İş çokken ve yapılması gerekenlere odaklanılması mecburiyeti varken, tebrik, teşekkürün bu seviyede olması sıkıntılıdır. Her şeyden önce ihtiyaç miktarına orantılı olarak yapılanın gereğinin ne kadar altında olduğunu saklar. Hizmeti var olandan çok daha yukarıda ifade etmek neden sorunludur sosyolojik olarak açıklamak gereklidir. Bu tebrik, teşekkür insanları “her şey kontrol altında, birileri yapıyor bana gerek yok” şeklinde bir “narkotize olma, uyuşma” noktasına itmektedir. İnsanların moralini kırmadan, ama algılarını da “bana da ihtiyaç var, benim de çalışmam, katkı koymam lazım”, “gün çalışma, yardımlaşma, dayanışma günüdür” noktasında tutabilmeniz gereklidir. Başka türlü toplumu dayanışmayla mücadeleye sevk edemezsiniz.

Siyasi olarak desteklediklerinizi süperkahraman olarak lanse ediyorsanız “hükümetimize çok şey borçluyuz durmaksızın çalıyorlar” diyorsanız ya da “bakın benim belediyem süper kahraman gibi bakanlıktan iyi çalışıyor” gibi söylemler yapıyorsanız, bunu hemen bir kenara bırakınız.

Herkesin çok çalışması lazım.
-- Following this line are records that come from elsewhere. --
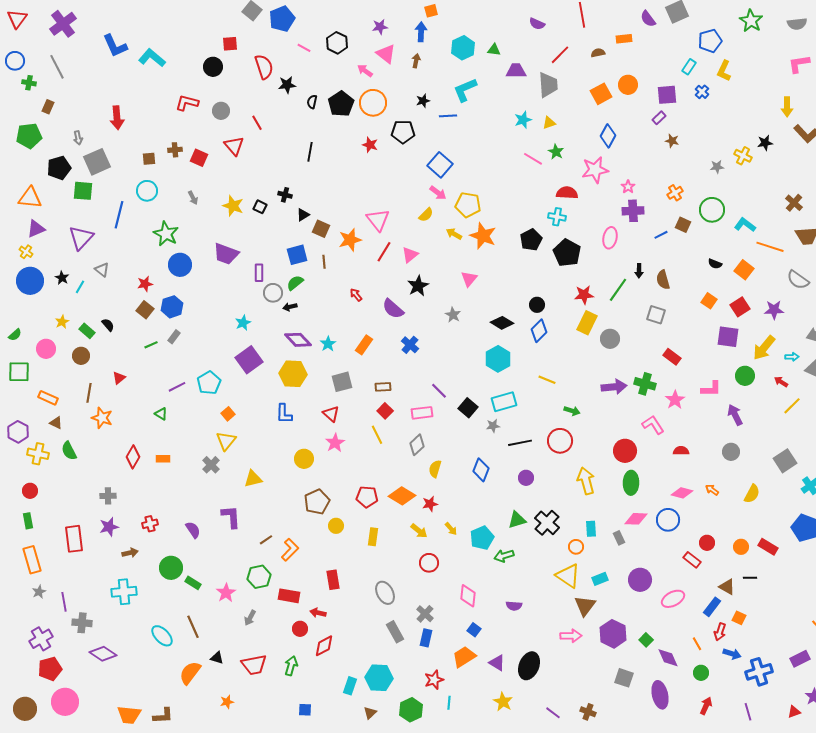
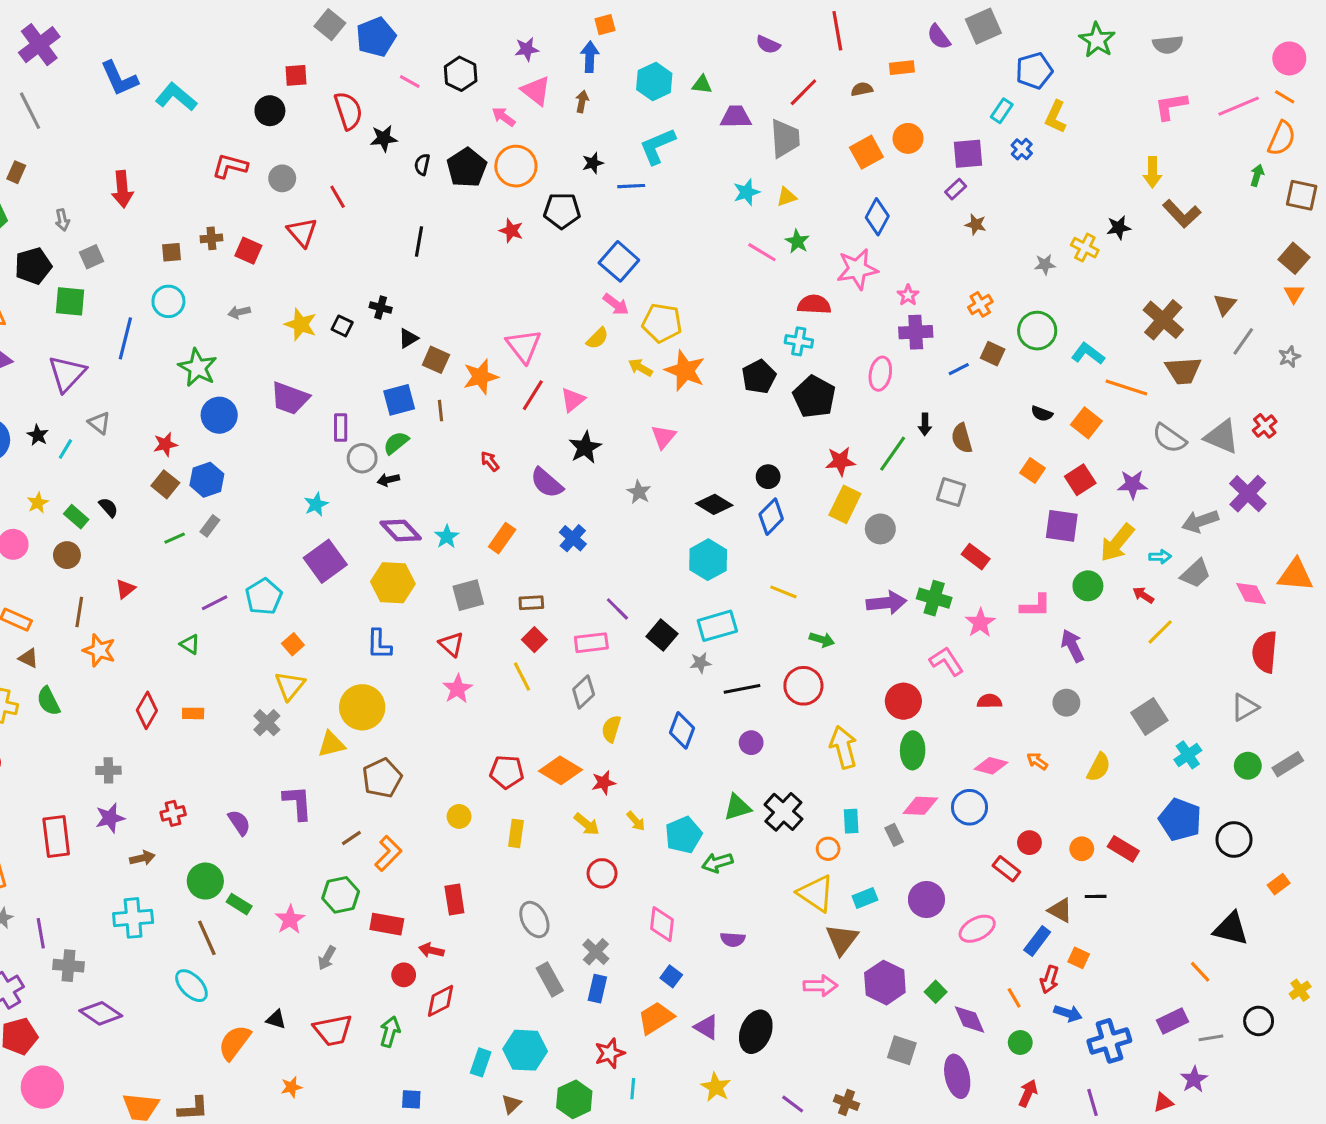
gray square: (97, 162) -> (92, 257), size x0.6
gray arrow: (193, 198) -> (239, 312), turned 104
brown cross: (794, 203) -> (1163, 320), size x1.5
yellow circle: (304, 459) -> (362, 707), moved, size x1.5
brown pentagon: (317, 502) -> (382, 778), moved
brown line: (193, 627) -> (207, 938), moved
Övünecek bir durum yok. Tek bir hayat bile kaybedilmediği ve bu kriz bittiği gün bol bol övünürsünüz, alkışlarsınız, tebrik edersiniz.

Şimdi şu an sadece ve sadece çalıma ve “ben ne yapabilirim” diyerek sizi yönetenlerden daha fazla koordinasyon isteme zamanıdır.